Management aims to maintain an optimal degree of debt to gross book value of the REIT's assets, depending on a number of factors at any given time. Capital adequacy is monitored against investment and debt restrictions contained in the REIT's fourth amended and restated declaration of trust dated April 28, 2020, and the amended and renewed credit agreement dated Jan. 24, 2023, between the REIT and three Canadian chartered banks, providing access to up to 125.0 million euros with an accordion feature to increase the limit a further 25.0 million euros upon satisfaction of conditions set out in the agreement and the consent of applicable lenders.

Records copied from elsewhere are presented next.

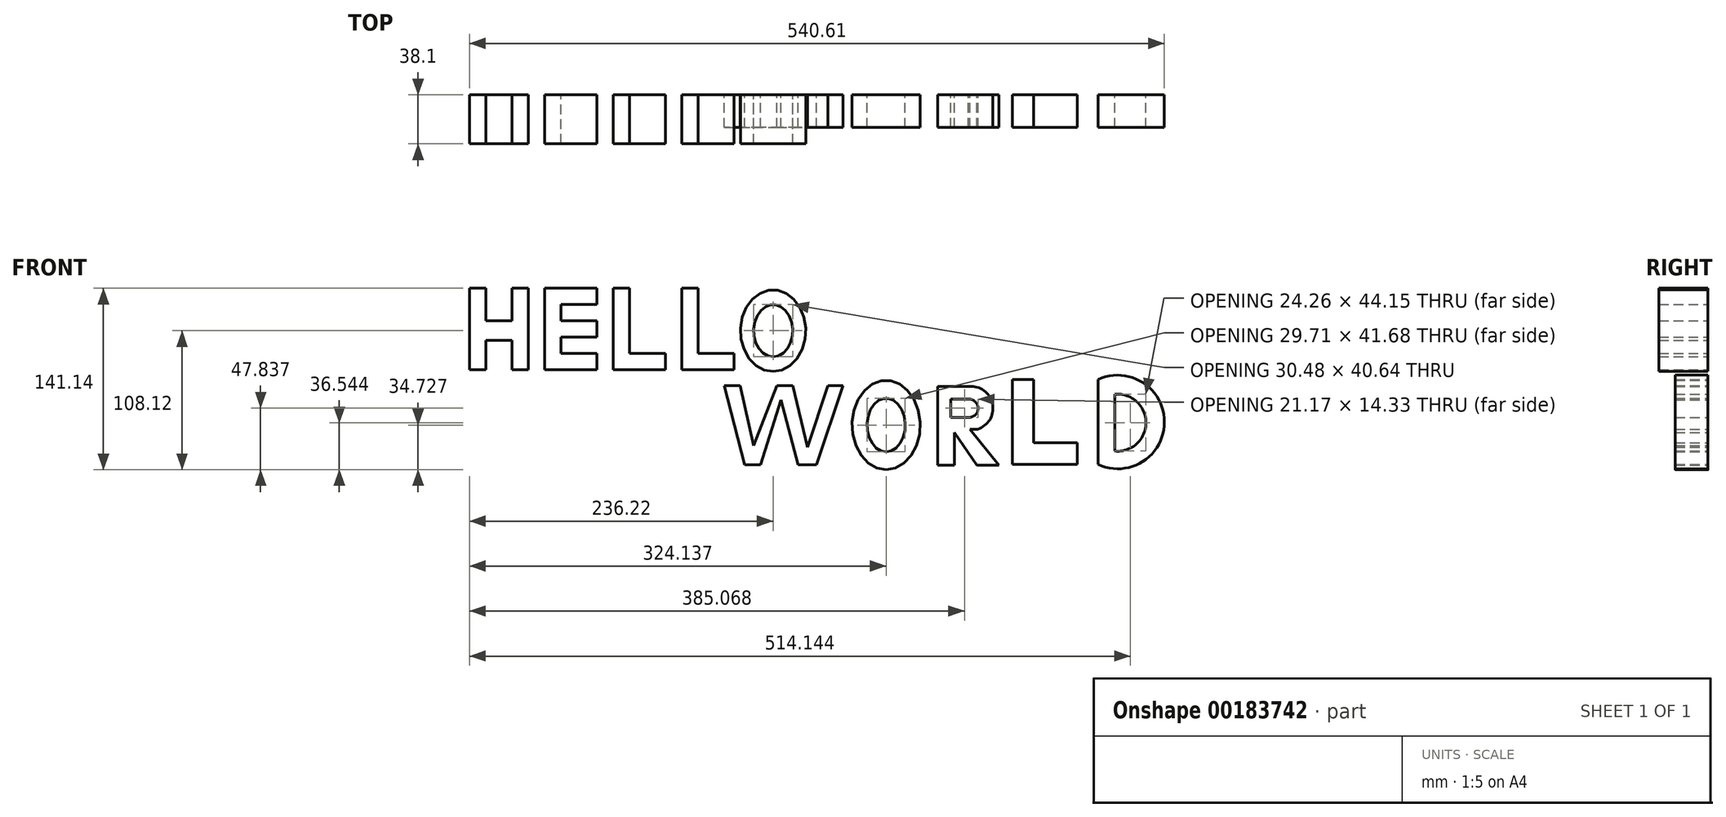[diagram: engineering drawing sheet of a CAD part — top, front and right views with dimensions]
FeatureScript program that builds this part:
annotation { "Feature Type Name" : "Feature", "Feature Type Description" : "" }
export const myFeature = defineFeature(function(context is Context, id is Id, definition is map)
    precondition{}
    {
        {
            var Q0;
            Q0=qCreatedBy(makeId("Front.planeOp"),FACE);
            var sketch = newSketch(context, id + "F0", { "sketchPlane" : qUnion([Q0])});
            skLineSegment(sketch, "E0", {"start": v(0, 0) * mm, "end": v(0, 33.02) * mm});
            skLineSegment(sketch, "E1", {"start": v(0, 33.02) * mm, "end": v(12.7, 33.02) * mm});
            skLineSegment(sketch, "E2", {"start": v(12.7, 33.02) * mm, "end": v(12.7, 7.62) * mm});
            skLineSegment(sketch, "E3", {"start": v(12.7, 7.62) * mm, "end": v(33.02, 7.62) * mm});
            skLineSegment(sketch, "E4", {"start": v(33.02, 7.62) * mm, "end": v(33.02, 33.02) * mm});
            skLineSegment(sketch, "E5", {"start": v(33.02, 33.02) * mm, "end": v(45.72, 33.02) * mm});
            skLineSegment(sketch, "E6", {"start": v(45.72, 33.02) * mm, "end": v(45.72, -30.48) * mm});
            skLineSegment(sketch, "E7", {"start": v(45.72, -30.48) * mm, "end": v(33.02, -30.48) * mm});
            skLineSegment(sketch, "E8", {"start": v(33.02, -30.48) * mm, "end": v(33.02, -7.62) * mm});
            skLineSegment(sketch, "E9", {"start": v(33.02, -7.62) * mm, "end": v(12.7, -7.62) * mm});
            skLineSegment(sketch, "E10", {"start": v(12.7, -7.62) * mm, "end": v(12.7, -30.48) * mm});
            skLineSegment(sketch, "E11", {"start": v(12.7, -30.48) * mm, "end": v(0, -30.48) * mm});
            skLineSegment(sketch, "E12", {"start": v(0, -30.48) * mm, "end": v(0, 0) * mm});
            skLineSegment(sketch, "E13", {"start": v(58.42, 33.02) * mm, "end": v(99.06, 33.02) * mm});
            skLineSegment(sketch, "E14", {"start": v(99.06, 33.02) * mm, "end": v(99.06, 20.32) * mm});
            skLineSegment(sketch, "E15", {"start": v(99.06, 20.32) * mm, "end": v(71.12, 20.32) * mm});
            skLineSegment(sketch, "E16", {"start": v(71.12, 20.32) * mm, "end": v(71.12, 7.62) * mm});
            skLineSegment(sketch, "E17", {"start": v(71.12, 7.62) * mm, "end": v(99.06, 7.62) * mm});
            skLineSegment(sketch, "E18", {"start": v(99.06, 7.62) * mm, "end": v(99.06, -5.08) * mm});
            skLineSegment(sketch, "E19", {"start": v(99.06, -5.08) * mm, "end": v(71.12, -5.08) * mm});
            skLineSegment(sketch, "E20", {"start": v(71.12, -5.08) * mm, "end": v(71.12, -17.78) * mm});
            skLineSegment(sketch, "E21", {"start": v(71.12, -17.78) * mm, "end": v(99.06, -17.78) * mm});
            skLineSegment(sketch, "E22", {"start": v(99.06, -17.78) * mm, "end": v(99.06, -30.48) * mm});
            skLineSegment(sketch, "E23", {"start": v(99.06, -30.48) * mm, "end": v(58.42, -30.48) * mm});
            skLineSegment(sketch, "E24", {"start": v(58.42, -30.48) * mm, "end": v(58.42, 33.02) * mm});
            skLineSegment(sketch, "E25", {"start": v(111.76, 33.02) * mm, "end": v(111.76, -30.48) * mm});
            skLineSegment(sketch, "E26", {"start": v(111.76, -30.48) * mm, "end": v(152.4, -30.48) * mm});
            skLineSegment(sketch, "E27", {"start": v(152.4, -30.48) * mm, "end": v(152.4, -17.78) * mm});
            skLineSegment(sketch, "E28", {"start": v(152.4, -17.78) * mm, "end": v(124.46, -17.78) * mm});
            skLineSegment(sketch, "E29", {"start": v(124.46, -17.78) * mm, "end": v(124.46, 33.02) * mm});
            skLineSegment(sketch, "E30", {"start": v(124.46, 33.02) * mm, "end": v(111.76, 33.02) * mm});
            skLineSegment(sketch, "E31", {"start": v(165.1, 33.02) * mm, "end": v(165.1, -30.48) * mm});
            skLineSegment(sketch, "E32", {"start": v(165.1, -30.48) * mm, "end": v(205.74, -30.48) * mm});
            skLineSegment(sketch, "E33", {"start": v(205.74, -30.48) * mm, "end": v(205.74, -17.78) * mm});
            skLineSegment(sketch, "E34", {"start": v(205.74, -17.78) * mm, "end": v(177.8, -17.78) * mm});
            skLineSegment(sketch, "E35", {"start": v(177.8, -17.78) * mm, "end": v(177.8, 33.02) * mm});
            skLineSegment(sketch, "E36", {"start": v(177.8, 33.02) * mm, "end": v(165.1, 33.02) * mm});
            skEllipse(sketch, "E37", {"center": v(236.22, 0) * mm, "majorRadius": 20.32 * mm, "minorRadius": 15.24 * mm, "majorAxis": v(0, -1)});
            skEllipse(sketch, "E38", {"center": v(236.22, 0) * mm, "majorRadius": 31.75 * mm, "minorRadius": 25.4 * mm, "majorAxis": v(0, -1)});
            skSolve(sketch);
        }
        {
            var Q0;
            Q0 = qSketchRegion(id + "F0", true);
            extrude(context, id + "F1", {"entities" : qUnion([Q0]), "depth" : 38.1 * mm});
        }
        {
            var Q0;
            Q0=makeQuery(id+"F1.opExtrude","CAP_FACE",FACE,{"disambiguationData":[OSD([sQuery(id+"F0.wireOp",EDGE,"E37"),sQuery(id+"F0.wireOp",EDGE,"E38")])],"isStart":true});
            var sketch = newSketch(context, id + "F2", { "sketchPlane" : qUnion([Q0])});
            skLineSegment(sketch, "E39", {"start": v(-239.18, -42.63) * mm, "end": v(-251.42, -42.63) * mm});
            skLineSegment(sketch, "E40", {"start": v(-251.42, -42.63) * mm, "end": v(-262.95, -90.52) * mm});
            skLineSegment(sketch, "E41", {"start": v(-262.95, -90.52) * mm, "end": v(-278.69, -42.63) * mm});
            skLineSegment(sketch, "E42", {"start": v(-278.69, -42.63) * mm, "end": v(-290.57, -42.63) * mm});
            skLineSegment(sketch, "E43", {"start": v(-290.57, -42.63) * mm, "end": v(-269.95, -104.16) * mm});
            skLineSegment(sketch, "E44", {"start": v(-269.95, -104.16) * mm, "end": v(-255.61, -104.16) * mm});
            skLineSegment(sketch, "E45", {"start": v(-255.61, -104.16) * mm, "end": v(-242.33, -53.81) * mm});
            skLineSegment(sketch, "E46", {"start": v(-242.33, -53.81) * mm, "end": v(-226.6, -104.16) * mm});
            skLineSegment(sketch, "E47", {"start": v(-226.6, -104.16) * mm, "end": v(-214, -104.16) * mm});
            skLineSegment(sketch, "E48", {"start": v(-214, -104.16) * mm, "end": v(-198.28, -42.63) * mm});
            skLineSegment(sketch, "E49", {"start": v(-198.28, -42.63) * mm, "end": v(-210.51, -42.63) * mm});
            skLineSegment(sketch, "E50", {"start": v(-210.51, -42.63) * mm, "end": v(-221, -89.48) * mm});
            skLineSegment(sketch, "E51", {"start": v(-221, -89.48) * mm, "end": v(-239.18, -42.63) * mm});
            skEllipse(sketch, "E52", {"center": v(-324.14, -73.4) * mm, "majorRadius": 20.84 * mm, "minorRadius": 14.85 * mm, "majorAxis": v(0, -1)});
            skEllipse(sketch, "E53", {"center": v(-324.14, -73.4) * mm, "majorRadius": 34.73 * mm, "minorRadius": 26.53 * mm, "majorAxis": v(0, -1)});
            skLineSegment(sketch, "E54", {"start": v(-364.34, -43.33) * mm, "end": v(-364.34, -104.5) * mm});
            skLineSegment(sketch, "E55", {"start": v(-364.34, -104.5) * mm, "end": v(-377.28, -104.5) * mm});
            skLineSegment(sketch, "E56", {"start": v(-377.28, -104.5) * mm, "end": v(-377.28, -79.34) * mm});
            skLineSegment(sketch, "E57", {"start": v(-377.28, -79.34) * mm, "end": v(-394.76, -104.5) * mm});
            skLineSegment(sketch, "E58", {"start": v(-394.76, -104.5) * mm, "end": v(-411.97, -104.5) * mm});
            skLineSegment(sketch, "E59", {"start": v(-411.97, -104.5) * mm, "end": v(-389.2, -76.54) * mm});
            skLineSegment(sketch, "E60", {"start": v(-364.34, -43.33) * mm, "end": v(-390.21, -43.33) * mm});
            skLineSegment(sketch, "E61", {"start": v(-389.2, -76.54) * mm, "end": v(-395.46, -76.54) * mm});
            skArc(sketch, "E62", {"start": v(-390.21, -43.33) * mm, "mid": v(-407.03, -57.7) * mm, "end": v(-395.46, -76.54) * mm});
            skLineSegment(sketch, "E63", {"start": v(-374.48, -53.12) * mm, "end": v(-374.48, -67.45) * mm});
            skLineSegment(sketch, "E64", {"start": v(-374.48, -67.45) * mm, "end": v(-388.12, -67.45) * mm});
            skLineSegment(sketch, "E65", {"start": v(-374.48, -53.12) * mm, "end": v(-388.49, -53.12) * mm});
            skArc(sketch, "E66", {"start": v(-388.49, -53.12) * mm, "mid": v(-395.65, -60.47) * mm, "end": v(-388.12, -67.45) * mm});
            skLineSegment(sketch, "E67", {"start": v(-422.48, -37.9) * mm, "end": v(-422.48, -104.15) * mm});
            skLineSegment(sketch, "E68", {"start": v(-422.48, -104.15) * mm, "end": v(-472.79, -104.15) * mm});
            skLineSegment(sketch, "E69", {"start": v(-472.79, -104.15) * mm, "end": v(-472.79, -87.1) * mm});
            skLineSegment(sketch, "E70", {"start": v(-472.79, -87.1) * mm, "end": v(-438.7, -87.1) * mm});
            skLineSegment(sketch, "E71", {"start": v(-438.7, -87.1) * mm, "end": v(-438.7, -37.9) * mm});
            skLineSegment(sketch, "E72", {"start": v(-438.7, -37.9) * mm, "end": v(-422.48, -37.9) * mm});
            skLineSegment(sketch, "E73", {"start": v(-489.01, -37.9) * mm, "end": v(-489.01, -104.15) * mm});
            skPoint(sketch, "E73.startSnap0", {"position": v(-430.59, -37.9) * mm});
            skArc(sketch, "E74", {"start": v(-489.01, -37.9) * mm, "mid": v(-540.61, -71.02) * mm, "end": v(-489.01, -104.15) * mm});
            skLineSegment(sketch, "E75", {"start": v(-502.02, -49.5) * mm, "end": v(-502.02, -93.65) * mm});
            skArc(sketch, "E76", {"start": v(-502.02, -49.5) * mm, "mid": v(-526.27, -71.58) * mm, "end": v(-502.02, -93.65) * mm});
            skSolve(sketch);
        }
        {
            var Q0;
            Q0 = qSketchRegion(id + "F2", true);
            extrude(context, id + "F3", {"entities" : qUnion([Q0]), "oppositeDirection" : true, "depth" : 25.4 * mm});
        }
    });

The REIT manages its overall liquidity risk by maintaining sufficient available credit facility and available cash on hand to finance its continuing operational and capital commitments and distributions to unitholders, and to provide for future growth in its business.

Distributions

During the year ended Dec. 31, 2023, the REIT declared monthly distributions of one euro cent per unit (being equivalent to 12 euro cents per unit annualized). Such distributions are paid to unitholders of record on each record date, on or about the 15th day of the month following the record date. The REIT intends to continue to make regular monthly distributions, subject to the discretion of its board of trustees.

Conference call

A conference call hosted by Mark Kenney, chief executive officer and Jenny Chou, chief financial officer, will be held on Thursday, Feb. 22, 2024, at 9 a.m. ET. The telephone numbers for the conference call are: Canadian toll-free: 1-833-950-0062/international toll: 1-929-526-1599. The conference call access code is 380011.

The call will also be webcast live and accessible through the European Residential website -- click on investor info and follow the link at the top of the page. A replay of the webcast will be available for one year after the webcast at the same link.

The slide presentation to accompany management's comments during the conference call will be available on the European Residential website an hour and a half prior to the conference call.

About European Residential Real Estate Investment Trust

European Residential is an unincorporated, open-ended real estate investment trust. European Residential's units are listed on the Toronto Stock Exchange under the symbol ERE.UN. European Residential is Canada's only European-focused multiresidential REIT, with a current initial focus on investing in high-quality, multiresidential real estate properties in the Netherlands. As at Dec. 31, 2023, European Residential owns a portfolio of 158 multiresidential properties, comprising approximately 6,900 suites and ancillary retail space located in the Netherlands, and owns one commercial property in Germany and one commercial property in Belgium.

European Residential's registered and principal business office is located at 11 Church St., Suite 401, Toronto, Ont., M5E 1W1.